• _EXERCISE AIM_: Write out the data word for word and omit every picture.

• _DATA LISTING_:
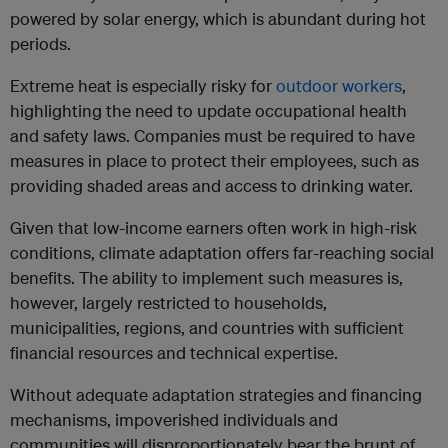
powered by solar energy, which is abundant during hot
periods.
Extreme heat is especially risky for
outdoor workers
,
highlighting the need to update occupational health
and safety laws. Companies must be required to have
measures in place to protect their employees, such as
providing shaded areas and access to drinking water.
Given that low-income earners often work in high-risk
conditions, climate adaptation offers far-reaching social
benefits. The ability to implement such measures is,
however, largely restricted to households,
municipalities, regions, and countries with sufficient
financial resources and technical expertise.
Without adequate adaptation strategies and financing
mechanisms, impoverished individuals and
communities will disproportionately bear the brunt of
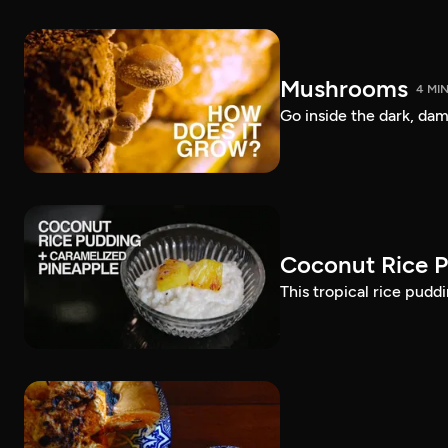
Mushrooms
4 MI
Go inside the dark, d
Coconut Rice P
This tropical rice pudd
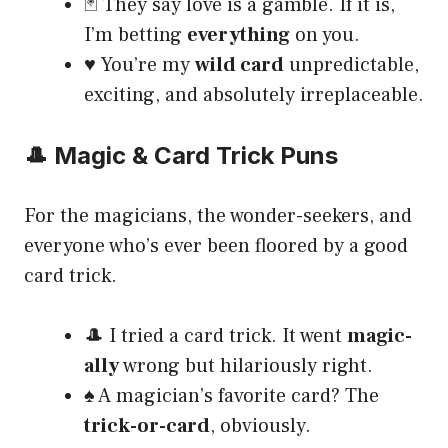
🃏 They say love is a gamble. If it is,
I’m betting
everything
on you.
♥️ You’re my
wild card
unpredictable,
exciting, and absolutely irreplaceable.
🎩 Magic & Card Trick Puns
For the magicians, the wonder-seekers, and
everyone who’s ever been floored by a good
card trick.
🎩 I tried a card trick. It went
magic-
ally
wrong but hilariously right.
♠️ A magician’s favorite card? The
trick-or-card
, obviously.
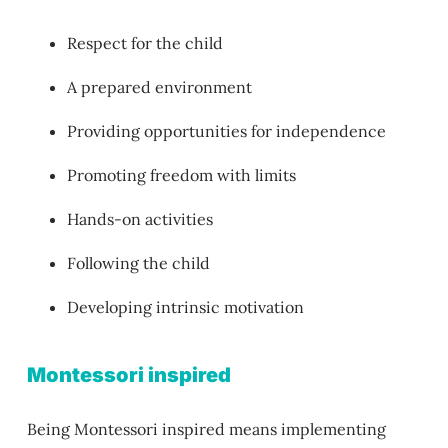
Respect for the child
A prepared environment
Providing opportunities for independence
Promoting freedom with limits
Hands-on activities
Following the child
Developing intrinsic motivation
Montessori inspired
Being Montessori inspired means implementing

• _REPLY TO THE TASK_:
powered by solar energy, which is abundant during hot
periods.
Extreme heat is especially risky for
outdoor workers
,
highlighting the need to update occupational health
and safety laws. Companies must be required to have
measures in place to protect their employees, such as
providing shaded areas and access to drinking water.
Given that low-income earners often work in high-risk
conditions, climate adaptation offers far-reaching social
benefits. The ability to implement such measures is,
however, largely restricted to households,
municipalities, regions, and countries with sufficient
financial resources and technical expertise.
Without adequate adaptation strategies and financing
mechanisms, impoverished individuals and
communities will disproportionately bear the brunt of
Mushrooms
4 MI
Go inside the dark, d
Coconut Rice P
This tropical rice pudd
🃏 They say love is a gamble. If it is,
I’m betting
everything
on you.
♥️ You’re my
wild card
unpredictable,
exciting, and absolutely irreplaceable.
🎩 Magic & Card Trick Puns
For the magicians, the wonder-seekers, and
everyone who’s ever been floored by a good
card trick.
🎩 I tried a card trick. It went
magic-
ally
wrong but hilariously right.
♠️ A magician’s favorite card? The
trick-or-card
, obviously.
Respect for the child
A prepared environment
Providing opportunities for independence
Promoting freedom with limits
Hands-on activities
Following the child
Developing intrinsic motivation
Montessori inspired
Being Montessori inspired means implementing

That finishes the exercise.